• ABOUT THIS EXERCISE: Some entries follow. Reproduce exactly the lines starting at the one with "(fp_line (start 0 -14.25)" and stopping after the one with "(fp_line (start 28.8 -10) (end 28.8".

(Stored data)
===

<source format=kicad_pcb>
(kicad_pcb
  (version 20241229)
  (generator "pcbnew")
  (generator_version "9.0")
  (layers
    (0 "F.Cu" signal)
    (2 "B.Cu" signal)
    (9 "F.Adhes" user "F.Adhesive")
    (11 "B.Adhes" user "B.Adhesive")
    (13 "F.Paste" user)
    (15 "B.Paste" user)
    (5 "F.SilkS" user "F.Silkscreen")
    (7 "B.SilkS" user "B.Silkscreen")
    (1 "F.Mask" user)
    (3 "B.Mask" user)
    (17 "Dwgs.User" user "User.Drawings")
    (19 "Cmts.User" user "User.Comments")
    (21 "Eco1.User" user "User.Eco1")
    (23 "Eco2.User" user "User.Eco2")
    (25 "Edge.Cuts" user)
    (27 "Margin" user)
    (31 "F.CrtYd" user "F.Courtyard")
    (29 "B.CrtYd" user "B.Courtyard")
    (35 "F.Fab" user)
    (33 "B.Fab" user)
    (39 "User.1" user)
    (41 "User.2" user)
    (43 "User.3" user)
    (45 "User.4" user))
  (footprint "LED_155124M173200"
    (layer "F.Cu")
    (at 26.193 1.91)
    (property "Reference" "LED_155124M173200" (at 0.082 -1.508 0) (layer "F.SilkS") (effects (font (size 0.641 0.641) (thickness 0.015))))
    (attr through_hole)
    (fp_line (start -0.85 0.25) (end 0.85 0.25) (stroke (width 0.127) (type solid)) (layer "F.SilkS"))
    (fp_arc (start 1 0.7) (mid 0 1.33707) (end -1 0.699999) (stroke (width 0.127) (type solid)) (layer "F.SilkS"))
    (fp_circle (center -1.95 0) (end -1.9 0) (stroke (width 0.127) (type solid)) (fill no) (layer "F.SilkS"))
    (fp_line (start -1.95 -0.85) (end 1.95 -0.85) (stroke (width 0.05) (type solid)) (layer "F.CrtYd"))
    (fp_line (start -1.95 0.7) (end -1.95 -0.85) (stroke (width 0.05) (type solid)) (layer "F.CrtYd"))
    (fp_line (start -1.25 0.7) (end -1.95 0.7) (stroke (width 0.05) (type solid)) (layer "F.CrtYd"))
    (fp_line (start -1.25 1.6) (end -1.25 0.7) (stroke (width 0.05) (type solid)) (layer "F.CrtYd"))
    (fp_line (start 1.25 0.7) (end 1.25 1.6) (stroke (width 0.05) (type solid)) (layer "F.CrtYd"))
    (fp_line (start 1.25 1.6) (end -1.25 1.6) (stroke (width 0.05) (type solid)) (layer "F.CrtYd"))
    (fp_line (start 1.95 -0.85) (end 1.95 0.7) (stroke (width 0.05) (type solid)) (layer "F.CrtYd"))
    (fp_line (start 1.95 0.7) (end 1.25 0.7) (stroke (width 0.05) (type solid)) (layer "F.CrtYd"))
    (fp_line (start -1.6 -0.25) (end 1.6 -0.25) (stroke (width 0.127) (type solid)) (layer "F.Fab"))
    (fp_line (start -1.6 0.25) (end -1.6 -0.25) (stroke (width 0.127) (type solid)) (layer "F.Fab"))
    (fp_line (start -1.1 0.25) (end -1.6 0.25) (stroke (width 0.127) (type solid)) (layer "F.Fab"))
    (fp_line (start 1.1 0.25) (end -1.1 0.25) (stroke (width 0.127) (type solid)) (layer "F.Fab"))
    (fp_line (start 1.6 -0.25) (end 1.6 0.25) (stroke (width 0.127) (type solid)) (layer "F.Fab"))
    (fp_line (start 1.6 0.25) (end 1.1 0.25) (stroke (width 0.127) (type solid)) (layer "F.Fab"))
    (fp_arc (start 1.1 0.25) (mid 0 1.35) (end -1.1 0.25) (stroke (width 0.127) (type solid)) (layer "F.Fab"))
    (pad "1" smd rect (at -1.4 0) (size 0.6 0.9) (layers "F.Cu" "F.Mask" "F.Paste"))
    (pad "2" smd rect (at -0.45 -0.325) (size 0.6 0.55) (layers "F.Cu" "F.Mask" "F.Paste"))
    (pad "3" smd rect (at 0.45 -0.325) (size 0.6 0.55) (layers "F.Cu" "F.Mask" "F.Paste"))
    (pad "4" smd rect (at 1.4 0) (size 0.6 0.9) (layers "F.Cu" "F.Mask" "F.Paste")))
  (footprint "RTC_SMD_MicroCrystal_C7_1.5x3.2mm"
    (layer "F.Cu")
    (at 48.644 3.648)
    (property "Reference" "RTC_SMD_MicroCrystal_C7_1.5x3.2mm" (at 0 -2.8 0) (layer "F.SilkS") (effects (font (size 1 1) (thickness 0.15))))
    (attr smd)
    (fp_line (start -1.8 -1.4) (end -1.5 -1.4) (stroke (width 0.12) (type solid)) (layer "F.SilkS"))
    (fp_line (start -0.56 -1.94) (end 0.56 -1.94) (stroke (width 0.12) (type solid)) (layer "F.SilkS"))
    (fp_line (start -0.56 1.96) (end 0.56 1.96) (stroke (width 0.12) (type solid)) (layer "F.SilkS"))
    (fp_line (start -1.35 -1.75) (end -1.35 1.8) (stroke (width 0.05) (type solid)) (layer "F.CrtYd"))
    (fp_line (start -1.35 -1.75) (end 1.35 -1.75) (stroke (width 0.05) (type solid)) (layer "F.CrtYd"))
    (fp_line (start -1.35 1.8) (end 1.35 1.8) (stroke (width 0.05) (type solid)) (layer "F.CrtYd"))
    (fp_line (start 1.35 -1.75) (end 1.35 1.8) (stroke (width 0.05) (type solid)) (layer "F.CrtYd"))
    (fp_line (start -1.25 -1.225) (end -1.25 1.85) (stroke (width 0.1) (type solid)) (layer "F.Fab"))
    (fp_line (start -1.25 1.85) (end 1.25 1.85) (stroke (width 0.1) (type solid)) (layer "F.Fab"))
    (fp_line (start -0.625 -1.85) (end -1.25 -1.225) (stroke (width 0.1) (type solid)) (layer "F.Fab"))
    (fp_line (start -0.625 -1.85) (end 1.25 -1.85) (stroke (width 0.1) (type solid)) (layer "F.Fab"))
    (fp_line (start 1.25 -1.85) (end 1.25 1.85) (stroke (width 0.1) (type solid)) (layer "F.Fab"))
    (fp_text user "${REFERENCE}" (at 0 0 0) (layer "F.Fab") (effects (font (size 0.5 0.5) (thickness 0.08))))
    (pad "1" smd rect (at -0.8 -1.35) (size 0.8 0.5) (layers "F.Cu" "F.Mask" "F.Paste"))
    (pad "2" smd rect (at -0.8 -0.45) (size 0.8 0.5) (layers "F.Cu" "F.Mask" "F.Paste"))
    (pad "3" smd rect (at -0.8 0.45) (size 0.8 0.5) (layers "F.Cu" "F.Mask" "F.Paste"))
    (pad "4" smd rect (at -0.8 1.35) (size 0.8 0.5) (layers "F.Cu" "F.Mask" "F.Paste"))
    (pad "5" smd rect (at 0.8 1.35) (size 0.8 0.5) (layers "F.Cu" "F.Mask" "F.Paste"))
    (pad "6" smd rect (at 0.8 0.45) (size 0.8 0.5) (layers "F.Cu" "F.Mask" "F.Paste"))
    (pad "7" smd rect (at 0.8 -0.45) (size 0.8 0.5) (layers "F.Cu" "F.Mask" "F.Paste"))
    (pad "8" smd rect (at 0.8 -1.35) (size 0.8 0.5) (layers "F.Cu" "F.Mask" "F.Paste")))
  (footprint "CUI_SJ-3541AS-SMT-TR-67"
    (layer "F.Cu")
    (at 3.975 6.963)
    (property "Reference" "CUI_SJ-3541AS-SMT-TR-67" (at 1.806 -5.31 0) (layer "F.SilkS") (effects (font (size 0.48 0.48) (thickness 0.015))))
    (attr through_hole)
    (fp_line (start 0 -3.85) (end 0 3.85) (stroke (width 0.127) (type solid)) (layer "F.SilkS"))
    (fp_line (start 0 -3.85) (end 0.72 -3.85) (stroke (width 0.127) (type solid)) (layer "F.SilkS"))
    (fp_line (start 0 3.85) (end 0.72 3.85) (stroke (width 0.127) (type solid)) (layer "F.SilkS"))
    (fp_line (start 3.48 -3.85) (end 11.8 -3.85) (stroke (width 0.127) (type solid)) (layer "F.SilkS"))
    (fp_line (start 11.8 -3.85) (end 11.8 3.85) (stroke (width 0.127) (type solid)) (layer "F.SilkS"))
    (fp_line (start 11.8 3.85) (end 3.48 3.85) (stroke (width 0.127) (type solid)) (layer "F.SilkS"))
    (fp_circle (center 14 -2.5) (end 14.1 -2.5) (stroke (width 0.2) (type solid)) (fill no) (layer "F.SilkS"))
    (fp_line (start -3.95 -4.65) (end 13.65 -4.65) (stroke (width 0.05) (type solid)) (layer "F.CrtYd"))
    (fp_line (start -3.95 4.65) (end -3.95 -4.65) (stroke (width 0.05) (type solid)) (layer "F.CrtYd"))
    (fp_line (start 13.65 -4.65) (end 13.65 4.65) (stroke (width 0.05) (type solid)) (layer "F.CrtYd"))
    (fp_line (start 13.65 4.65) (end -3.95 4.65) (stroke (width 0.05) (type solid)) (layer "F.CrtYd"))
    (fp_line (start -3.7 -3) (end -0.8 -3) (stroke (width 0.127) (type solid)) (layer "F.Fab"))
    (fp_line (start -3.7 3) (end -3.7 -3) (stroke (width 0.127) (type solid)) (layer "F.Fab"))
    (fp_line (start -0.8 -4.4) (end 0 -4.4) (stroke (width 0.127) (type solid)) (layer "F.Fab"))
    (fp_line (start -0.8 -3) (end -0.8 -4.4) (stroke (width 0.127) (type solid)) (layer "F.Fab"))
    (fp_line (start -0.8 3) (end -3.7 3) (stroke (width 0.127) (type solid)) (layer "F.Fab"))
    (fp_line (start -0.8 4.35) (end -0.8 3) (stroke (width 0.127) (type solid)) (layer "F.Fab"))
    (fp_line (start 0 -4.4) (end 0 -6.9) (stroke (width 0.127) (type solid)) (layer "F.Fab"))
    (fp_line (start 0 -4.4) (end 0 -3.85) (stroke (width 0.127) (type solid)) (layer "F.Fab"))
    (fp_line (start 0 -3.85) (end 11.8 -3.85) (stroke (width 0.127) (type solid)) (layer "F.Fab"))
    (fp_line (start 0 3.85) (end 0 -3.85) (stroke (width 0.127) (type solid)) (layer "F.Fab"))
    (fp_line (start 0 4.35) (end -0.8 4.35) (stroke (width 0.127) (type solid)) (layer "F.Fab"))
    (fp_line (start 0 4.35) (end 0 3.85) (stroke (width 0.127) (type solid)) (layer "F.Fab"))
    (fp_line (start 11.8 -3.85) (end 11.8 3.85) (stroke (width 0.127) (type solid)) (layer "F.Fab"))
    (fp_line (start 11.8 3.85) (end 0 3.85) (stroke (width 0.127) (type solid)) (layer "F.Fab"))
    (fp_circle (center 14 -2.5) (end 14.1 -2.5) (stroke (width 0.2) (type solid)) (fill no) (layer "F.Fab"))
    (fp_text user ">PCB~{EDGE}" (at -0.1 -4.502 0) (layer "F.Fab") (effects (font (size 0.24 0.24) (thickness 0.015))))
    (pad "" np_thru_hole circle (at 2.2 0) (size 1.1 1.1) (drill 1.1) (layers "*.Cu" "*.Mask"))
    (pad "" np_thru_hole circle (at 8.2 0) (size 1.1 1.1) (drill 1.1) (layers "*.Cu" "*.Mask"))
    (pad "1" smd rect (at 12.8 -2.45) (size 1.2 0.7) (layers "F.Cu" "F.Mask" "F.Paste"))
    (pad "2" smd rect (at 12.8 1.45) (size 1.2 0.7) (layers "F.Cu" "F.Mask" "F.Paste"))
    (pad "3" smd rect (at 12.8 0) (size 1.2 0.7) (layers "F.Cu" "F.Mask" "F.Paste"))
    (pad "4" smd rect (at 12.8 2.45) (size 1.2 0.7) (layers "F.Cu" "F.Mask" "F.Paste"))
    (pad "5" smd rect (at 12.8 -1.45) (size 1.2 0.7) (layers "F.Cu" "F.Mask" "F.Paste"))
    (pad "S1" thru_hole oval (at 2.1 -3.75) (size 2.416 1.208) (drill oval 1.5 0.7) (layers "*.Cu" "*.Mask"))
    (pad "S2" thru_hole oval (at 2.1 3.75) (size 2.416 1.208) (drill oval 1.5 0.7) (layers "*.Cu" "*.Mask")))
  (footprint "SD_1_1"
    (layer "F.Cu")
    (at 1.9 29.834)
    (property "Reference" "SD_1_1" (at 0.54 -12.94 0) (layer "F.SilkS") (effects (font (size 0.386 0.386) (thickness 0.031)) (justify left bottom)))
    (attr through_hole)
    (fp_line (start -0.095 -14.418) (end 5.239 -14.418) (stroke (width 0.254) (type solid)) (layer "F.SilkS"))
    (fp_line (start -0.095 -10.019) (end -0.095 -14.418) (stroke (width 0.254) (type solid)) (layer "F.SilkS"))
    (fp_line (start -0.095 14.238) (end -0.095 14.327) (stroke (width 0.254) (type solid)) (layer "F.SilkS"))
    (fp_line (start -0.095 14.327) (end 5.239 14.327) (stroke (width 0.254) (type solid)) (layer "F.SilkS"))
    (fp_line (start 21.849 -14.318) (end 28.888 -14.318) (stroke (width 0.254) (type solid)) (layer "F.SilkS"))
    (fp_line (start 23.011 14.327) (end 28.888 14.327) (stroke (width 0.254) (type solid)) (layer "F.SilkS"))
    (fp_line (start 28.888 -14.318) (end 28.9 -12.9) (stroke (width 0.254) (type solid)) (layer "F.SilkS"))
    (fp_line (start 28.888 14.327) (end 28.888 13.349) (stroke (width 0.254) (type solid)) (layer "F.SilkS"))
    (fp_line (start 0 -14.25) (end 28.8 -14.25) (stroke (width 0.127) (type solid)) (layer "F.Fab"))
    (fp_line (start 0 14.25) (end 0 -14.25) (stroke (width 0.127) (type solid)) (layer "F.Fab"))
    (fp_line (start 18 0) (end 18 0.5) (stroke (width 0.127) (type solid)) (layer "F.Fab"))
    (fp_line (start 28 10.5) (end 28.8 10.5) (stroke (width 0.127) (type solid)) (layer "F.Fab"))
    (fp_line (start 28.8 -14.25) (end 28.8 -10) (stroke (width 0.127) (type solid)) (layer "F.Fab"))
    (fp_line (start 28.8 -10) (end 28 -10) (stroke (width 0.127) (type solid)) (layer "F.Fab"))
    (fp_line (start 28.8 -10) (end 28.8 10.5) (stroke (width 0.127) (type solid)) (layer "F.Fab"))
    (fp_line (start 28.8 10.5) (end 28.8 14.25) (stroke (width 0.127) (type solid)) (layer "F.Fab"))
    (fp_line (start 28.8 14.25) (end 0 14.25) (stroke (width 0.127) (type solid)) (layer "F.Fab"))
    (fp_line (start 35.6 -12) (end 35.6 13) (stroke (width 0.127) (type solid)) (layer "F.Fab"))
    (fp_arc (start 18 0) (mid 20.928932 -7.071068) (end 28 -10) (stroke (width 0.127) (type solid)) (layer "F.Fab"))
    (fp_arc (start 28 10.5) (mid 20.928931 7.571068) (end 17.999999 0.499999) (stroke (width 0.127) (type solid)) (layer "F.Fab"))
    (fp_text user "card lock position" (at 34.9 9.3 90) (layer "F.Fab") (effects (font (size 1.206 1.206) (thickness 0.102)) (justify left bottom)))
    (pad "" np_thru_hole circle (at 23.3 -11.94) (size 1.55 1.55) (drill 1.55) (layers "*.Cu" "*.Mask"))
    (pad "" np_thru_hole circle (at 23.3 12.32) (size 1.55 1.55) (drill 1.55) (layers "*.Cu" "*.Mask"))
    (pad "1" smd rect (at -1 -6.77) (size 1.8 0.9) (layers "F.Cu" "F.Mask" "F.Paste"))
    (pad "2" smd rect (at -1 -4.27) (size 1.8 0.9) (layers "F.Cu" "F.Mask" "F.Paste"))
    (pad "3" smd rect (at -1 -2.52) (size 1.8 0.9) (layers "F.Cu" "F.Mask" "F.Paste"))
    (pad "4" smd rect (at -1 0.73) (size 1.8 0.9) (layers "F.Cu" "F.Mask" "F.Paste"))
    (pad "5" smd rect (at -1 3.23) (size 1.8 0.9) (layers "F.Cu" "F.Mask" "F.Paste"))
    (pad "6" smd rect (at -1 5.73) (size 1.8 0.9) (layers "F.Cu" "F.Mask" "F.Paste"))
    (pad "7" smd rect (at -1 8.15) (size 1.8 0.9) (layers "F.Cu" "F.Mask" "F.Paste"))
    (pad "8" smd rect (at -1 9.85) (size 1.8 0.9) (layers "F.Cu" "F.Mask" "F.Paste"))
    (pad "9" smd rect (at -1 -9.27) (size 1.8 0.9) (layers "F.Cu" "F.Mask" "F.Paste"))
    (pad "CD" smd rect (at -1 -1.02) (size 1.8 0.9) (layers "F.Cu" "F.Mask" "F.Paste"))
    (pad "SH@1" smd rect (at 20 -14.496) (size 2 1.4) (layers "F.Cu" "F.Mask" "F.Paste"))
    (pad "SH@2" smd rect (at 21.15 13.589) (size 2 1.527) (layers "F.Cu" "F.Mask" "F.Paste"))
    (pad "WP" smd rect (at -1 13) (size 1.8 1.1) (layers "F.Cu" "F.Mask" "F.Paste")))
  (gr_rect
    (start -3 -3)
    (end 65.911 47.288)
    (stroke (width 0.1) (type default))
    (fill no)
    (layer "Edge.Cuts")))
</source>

===

• RESULT OF THIS TASK:
    (fp_line (start 0 -14.25) (end 28.8 -14.25) (stroke (width 0.127) (type solid)) (layer "F.Fab"))
    (fp_line (start 0 14.25) (end 0 -14.25) (stroke (width 0.127) (type solid)) (layer "F.Fab"))
    (fp_line (start 18 0) (end 18 0.5) (stroke (width 0.127) (type solid)) (layer "F.Fab"))
    (fp_line (start 28 10.5) (end 28.8 10.5) (stroke (width 0.127) (type solid)) (layer "F.Fab"))
    (fp_line (start 28.8 -14.25) (end 28.8 -10) (stroke (width 0.127) (type solid)) (layer "F.Fab"))
    (fp_line (start 28.8 -10) (end 28 -10) (stroke (width 0.127) (type solid)) (layer "F.Fab"))
    (fp_line (start 28.8 -10) (end 28.8 10.5) (stroke (width 0.127) (type solid)) (layer "F.Fab"))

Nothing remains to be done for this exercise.